WORK TASK =>
Reply with nothing but how many lines in the entries below include "Shoot".
(DATA EXTRACT Opens)
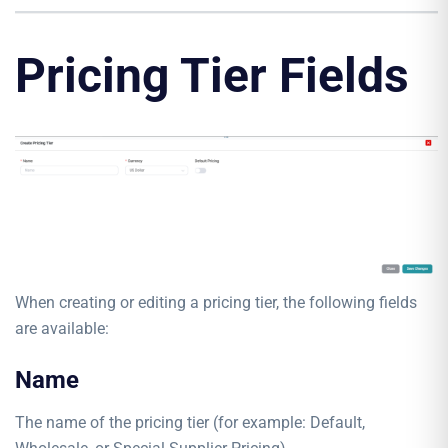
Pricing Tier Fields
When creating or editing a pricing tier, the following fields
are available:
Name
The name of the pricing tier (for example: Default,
(DATA EXTRACT Closes)
(DATA EXTRACT Opens)
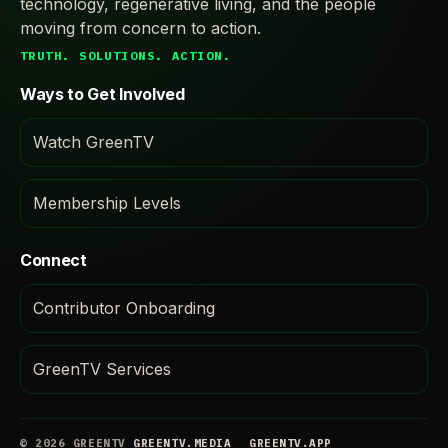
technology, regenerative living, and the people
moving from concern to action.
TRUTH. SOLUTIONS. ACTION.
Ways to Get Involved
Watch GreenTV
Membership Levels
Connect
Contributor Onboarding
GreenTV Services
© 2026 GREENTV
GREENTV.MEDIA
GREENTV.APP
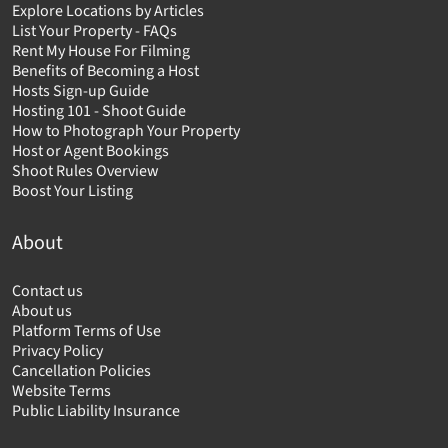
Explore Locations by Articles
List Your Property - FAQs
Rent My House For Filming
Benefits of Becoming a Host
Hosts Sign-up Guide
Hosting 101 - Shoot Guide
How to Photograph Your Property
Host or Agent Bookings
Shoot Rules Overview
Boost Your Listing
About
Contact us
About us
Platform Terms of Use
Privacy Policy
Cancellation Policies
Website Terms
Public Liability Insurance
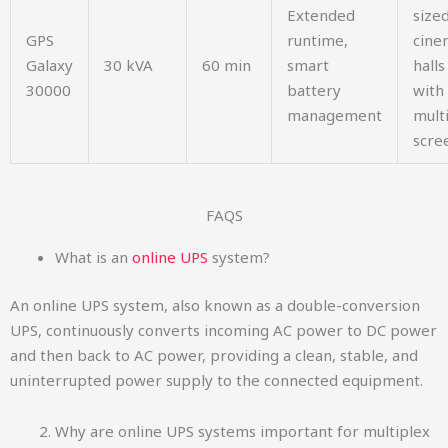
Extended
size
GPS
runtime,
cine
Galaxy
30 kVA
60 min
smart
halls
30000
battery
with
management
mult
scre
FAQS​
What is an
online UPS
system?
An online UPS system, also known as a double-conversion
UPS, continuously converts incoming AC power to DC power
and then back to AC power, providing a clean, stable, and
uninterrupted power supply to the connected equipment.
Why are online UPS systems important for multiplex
(DATA EXTRACT Closes)
SOLUTION TO THIS EXERCISE =>
2